Otherwise you simply have to postulate that they are, and
check their cars and cdrs.  In order to avoid infinite
recursion, of course, any time that you come across a pair
that was already postulated equivalent, you don't recur.
The transitivity of equivalence can be used to reduce the
amount of checking.  The <angle brackets> below indicate
code to be filled in.

(defun equal-circle (x y &aux <equivalence-data>)
  (labels
   ((presume-equivalent (x y)
	<merge the equivalence classes of x and y>)

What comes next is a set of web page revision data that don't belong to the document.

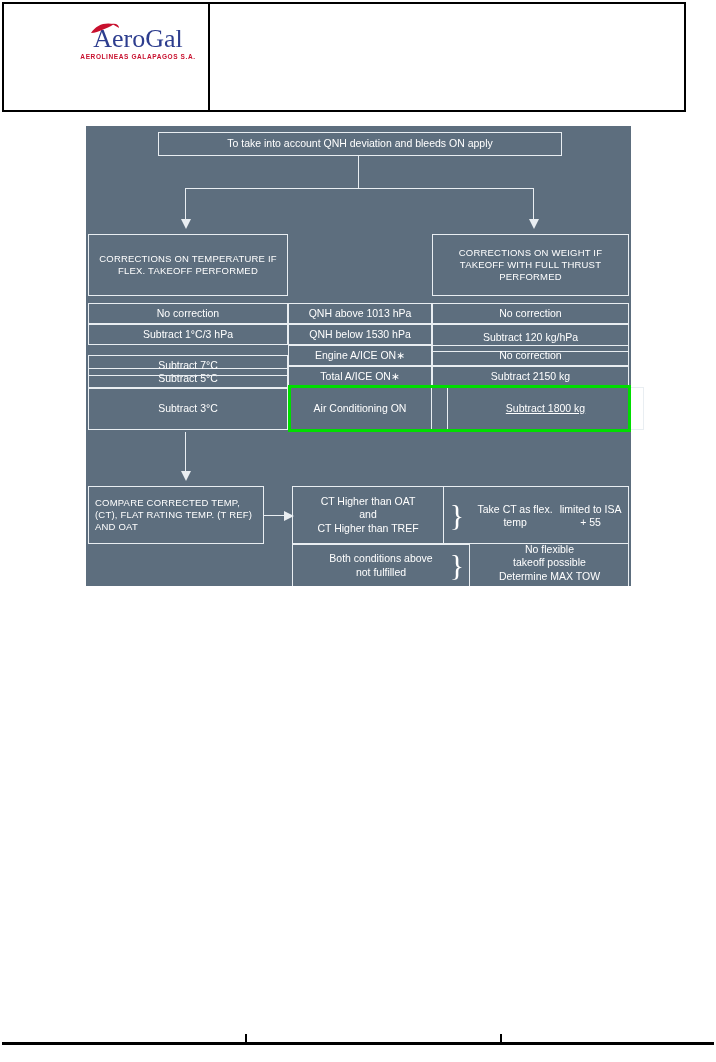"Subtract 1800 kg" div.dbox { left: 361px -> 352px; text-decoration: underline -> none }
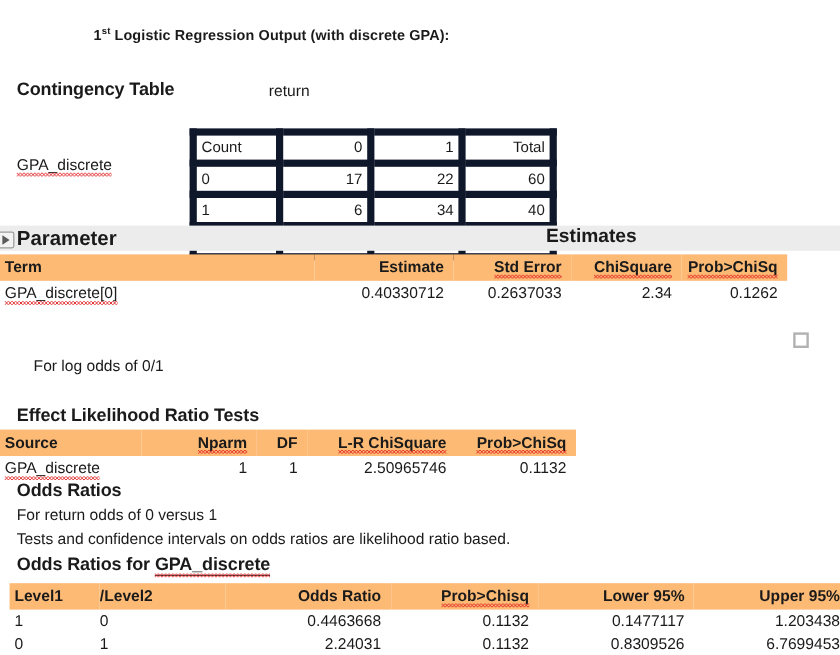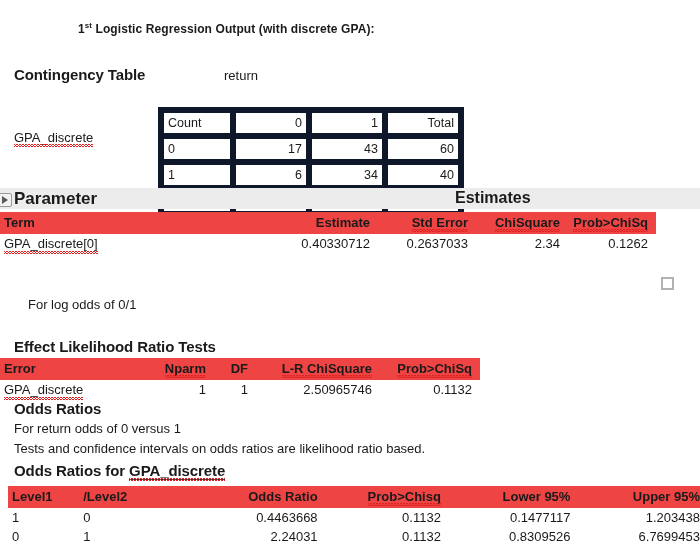"43" td.num { text: 43 -> 22 }
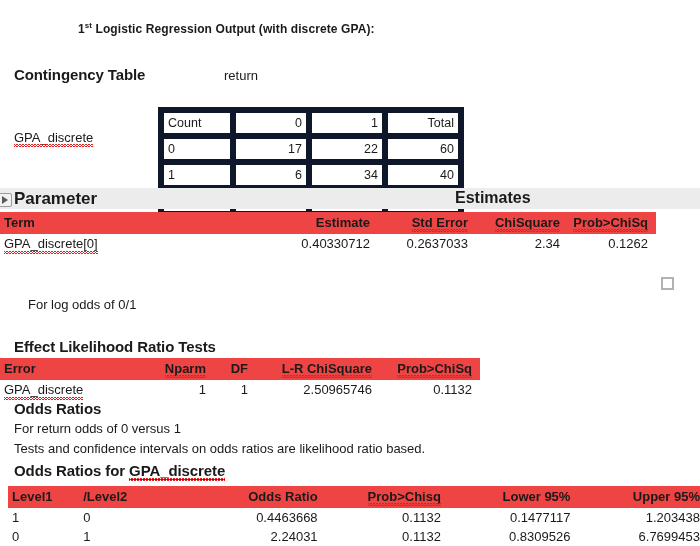"Term" .jmp-table th { background: #ef4444 -> #fdba74 }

    (presumed-equivalent (x y)
	<determine whether the equivalence classes of x and y are the same>)
    (test-equivalent x y)
      (if (or (eq x y) (presumed-equivalent x y)) t
	(if (not (and (consp x) (consp y))) (return-from equal-circle nil)
	  (progn (presume-equivalent x y)
		 (test-equivalent (car x) (car y))
		 (test-equivalent (cdr x) (cdr y))))))
   (test-equivalent x y)))

There are pretty efficient ways of finding and merging equivalence classes.